**WORK REQUEST:** Put the lines of all the items below into a single numbered list, leaving out any blank lines.
* * * *
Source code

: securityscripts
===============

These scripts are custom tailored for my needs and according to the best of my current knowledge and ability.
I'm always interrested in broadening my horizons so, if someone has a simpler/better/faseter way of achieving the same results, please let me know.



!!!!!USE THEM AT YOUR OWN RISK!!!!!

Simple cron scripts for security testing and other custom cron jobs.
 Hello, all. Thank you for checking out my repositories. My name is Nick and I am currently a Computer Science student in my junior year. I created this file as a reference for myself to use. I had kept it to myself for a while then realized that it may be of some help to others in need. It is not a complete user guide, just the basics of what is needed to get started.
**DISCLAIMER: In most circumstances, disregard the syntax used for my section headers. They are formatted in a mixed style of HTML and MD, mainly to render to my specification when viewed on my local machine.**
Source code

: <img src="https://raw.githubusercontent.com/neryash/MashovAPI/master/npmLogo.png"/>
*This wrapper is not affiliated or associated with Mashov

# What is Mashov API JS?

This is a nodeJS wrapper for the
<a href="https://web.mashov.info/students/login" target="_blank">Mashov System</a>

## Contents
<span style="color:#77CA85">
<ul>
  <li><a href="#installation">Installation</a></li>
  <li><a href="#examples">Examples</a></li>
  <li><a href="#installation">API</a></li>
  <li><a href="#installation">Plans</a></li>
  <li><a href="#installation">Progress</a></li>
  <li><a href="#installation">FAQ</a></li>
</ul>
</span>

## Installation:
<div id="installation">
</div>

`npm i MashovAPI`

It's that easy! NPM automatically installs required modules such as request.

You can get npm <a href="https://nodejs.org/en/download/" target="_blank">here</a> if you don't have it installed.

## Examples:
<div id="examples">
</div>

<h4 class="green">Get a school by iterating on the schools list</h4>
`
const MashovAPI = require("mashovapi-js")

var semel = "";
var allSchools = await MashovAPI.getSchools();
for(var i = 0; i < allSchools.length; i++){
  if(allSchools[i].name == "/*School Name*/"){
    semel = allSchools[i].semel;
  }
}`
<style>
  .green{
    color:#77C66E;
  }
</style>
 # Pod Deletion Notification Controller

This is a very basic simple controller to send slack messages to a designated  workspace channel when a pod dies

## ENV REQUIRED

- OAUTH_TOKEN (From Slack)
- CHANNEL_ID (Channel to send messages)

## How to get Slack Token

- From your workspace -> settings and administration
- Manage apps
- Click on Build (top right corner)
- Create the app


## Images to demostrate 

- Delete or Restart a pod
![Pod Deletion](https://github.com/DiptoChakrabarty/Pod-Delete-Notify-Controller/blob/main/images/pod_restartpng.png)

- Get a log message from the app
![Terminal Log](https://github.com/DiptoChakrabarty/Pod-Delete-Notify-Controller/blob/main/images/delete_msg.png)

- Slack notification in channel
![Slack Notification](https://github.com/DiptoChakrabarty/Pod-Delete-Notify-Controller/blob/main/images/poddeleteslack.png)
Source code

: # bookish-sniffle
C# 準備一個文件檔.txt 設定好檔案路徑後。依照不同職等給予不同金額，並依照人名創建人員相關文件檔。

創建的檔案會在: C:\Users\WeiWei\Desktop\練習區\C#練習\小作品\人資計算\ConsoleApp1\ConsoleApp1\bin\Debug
* * * *
**SOLUTION:**
1. Source code
2. : securityscripts
3. ===============
4. These scripts are custom tailored for my needs and according to the best of my current knowledge and ability.
5. I'm always interrested in broadening my horizons so, if someone has a simpler/better/faseter way of achieving the same results, please let me know.
6. !!!!!USE THEM AT YOUR OWN RISK!!!!!
7. Simple cron scripts for security testing and other custom cron jobs.
8.  Hello, all. Thank you for checking out my repositories. My name is Nick and I am currently a Computer Science student in my junior year. I created this file as a reference for myself to use. I had kept it to myself for a while then realized that it may be of some help to others in need. It is not a complete user guide, just the basics of what is needed to get started.
9. **DISCLAIMER: In most circumstances, disregard the syntax used for my section headers. They are formatted in a mixed style of HTML and MD, mainly to render to my specification when viewed on my local machine.**
10. Source code
11. : <img src="https://raw.githubusercontent.com/neryash/MashovAPI/master/npmLogo.png"/>
12. *This wrapper is not affiliated or associated with Mashov
13. # What is Mashov API JS?
14. This is a nodeJS wrapper for the
15. <a href="https://web.mashov.info/students/login" target="_blank">Mashov System</a>
16. ## Contents
17. <span style="color:#77CA85">
18. <ul>
19.   <li><a href="#installation">Installation</a></li>
20.   <li><a href="#examples">Examples</a></li>
21.   <li><a href="#installation">API</a></li>
22.   <li><a href="#installation">Plans</a></li>
23.   <li><a href="#installation">Progress</a></li>
24.   <li><a href="#installation">FAQ</a></li>
25. </ul>
26. </span>
27. ## Installation:
28. <div id="installation">
29. </div>
30. `npm i MashovAPI`
31. It's that easy! NPM automatically installs required modules such as request.
32. You can get npm <a href="https://nodejs.org/en/download/" target="_blank">here</a> if you don't have it installed.
33. ## Examples:
34. <div id="examples">
35. </div>
36. <h4 class="green">Get a school by iterating on the schools list</h4>
37. `
38. const MashovAPI = require("mashovapi-js")
39. var semel = "";
40. var allSchools = await MashovAPI.getSchools();
41. for(var i = 0; i < allSchools.length; i++){
42.   if(allSchools[i].name == "/*School Name*/"){
43.     semel = allSchools[i].semel;
44.   }
45. }`
46. <style>
47.   .green{
48.     color:#77C66E;
49.   }
50. </style>
51.  # Pod Deletion Notification Controller
52. This is a very basic simple controller to send slack messages to a designated  workspace channel when a pod dies
53. ## ENV REQUIRED
54. - OAUTH_TOKEN (From Slack)
55. - CHANNEL_ID (Channel to send messages)
56. ## How to get Slack Token
57. - From your workspace -> settings and administration
58. - Manage apps
59. - Click on Build (top right corner)
60. - Create the app
61. ## Images to demostrate 
62. - Delete or Restart a pod
63. ![Pod Deletion](https://github.com/DiptoChakrabarty/Pod-Delete-Notify-Controller/blob/main/images/pod_restartpng.png)
64. - Get a log message from the app
65. ![Terminal Log](https://github.com/DiptoChakrabarty/Pod-Delete-Notify-Controller/blob/main/images/delete_msg.png)
66. - Slack notification in channel
67. ![Slack Notification](https://github.com/DiptoChakrabarty/Pod-Delete-Notify-Controller/blob/main/images/poddeleteslack.png)
68. Source code
69. : # bookish-sniffle
70. C# 準備一個文件檔.txt 設定好檔案路徑後。依照不同職等給予不同金額，並依照人名創建人員相關文件檔。
71. 創建的檔案會在: C:\Users\WeiWei\Desktop\練習區\C#練習\小作品\人資計算\ConsoleApp1\ConsoleApp1\bin\Debug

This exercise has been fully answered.